The Boorish and Sexist Vulgarity of Donald Trump

trump
Have you no sense of decency, sir?

W.J. Astore

Donald Trump is a tacky, classless, and vulgar man.  Recall back in April that he sent a tweet, since deleted, saying that “If Hillary Clinton can’t satisfy her husband what makes her think she can satisfy America?”  Back in December, he wrote that Hillary “got schlonged” by Obama when they ran against one another back in 2008. (“Schlong” is Yiddish for penis; I recall hearing it as a teenager without ever knowing its Yiddish origins, not that etymology mattered much to teens in a locker room context.)

I’m no fan of Hillary Clinton, and indeed I’ve criticized her at this site for her establishment ties, her warmongering, her acceptance of big money from banks, her incrementalism, her lack of generosity toward the working classes when compared to Bernie Sanders, her lack of judgment when it came to her vote on the Iraq War or the intervention in Libya.  And that’s my point: there are plenty of legitimate issues on which to criticize Hillary.  Just think of her unsecure private email server, for example, which she used while leading the State Department.  Hillary and her husband Bill have often acted as if one set of rules applied to them and another set applied to “everyday people” like you and me; call it the hypocrisy of the privileged, a common enough trait in America.
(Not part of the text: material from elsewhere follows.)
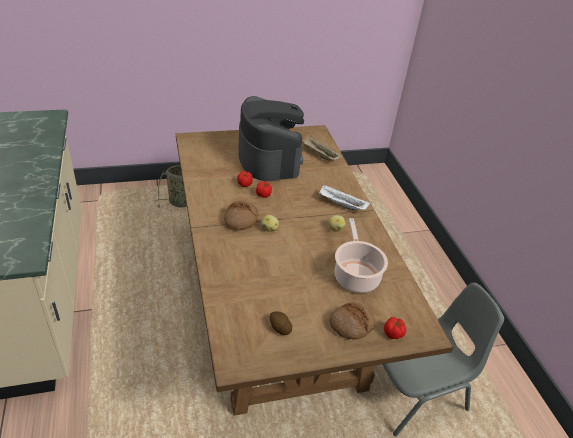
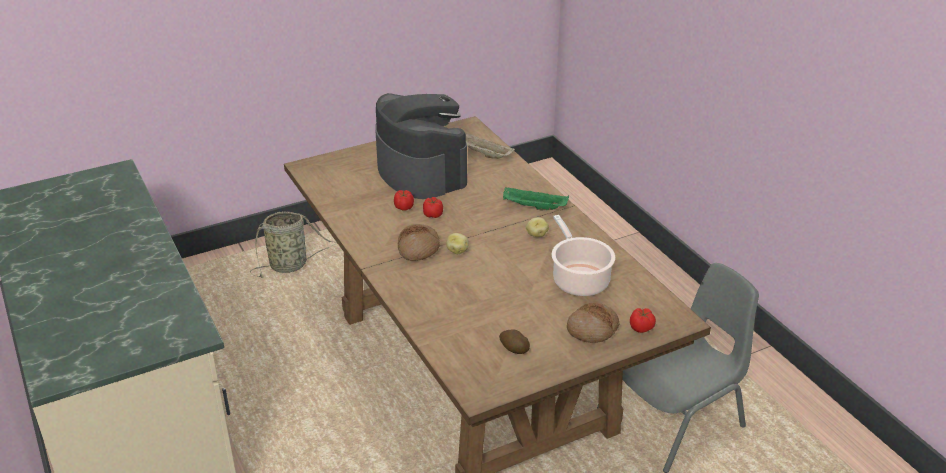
camera: 10 degrees left, 5 degrees down
white tray [319,185,370,210] -> green tray [503,187,569,210]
There are so many substantive and important issues to criticize Hillary and Bill on that it’s truly revealing when Trump stoops to attack Hillary just because she’s a woman, just because “she yells,” just because her husband cheated on her (Trump also claimed she “enabled” Bill’s cheating), and just because she lost a previous primary to a man with a penis.  Recall as well when Trump criticized Hillary by saying that if she “were a man, I don’t think she’d get 5 percent of the vote. The only thing she’s got going is the women’s card.” 

Politics is the land of the rough and tumble, but Trump’s attacks on his opponent that center on her gender and her husband’s cheating are beyond rough.  They are the actions of a crude, tacky, boorish, and classless person, a person whose behavior is uncivil, behavior that would make even teenage boys in a locker room squirm.

Have you no sense of decency, Mr. Trump?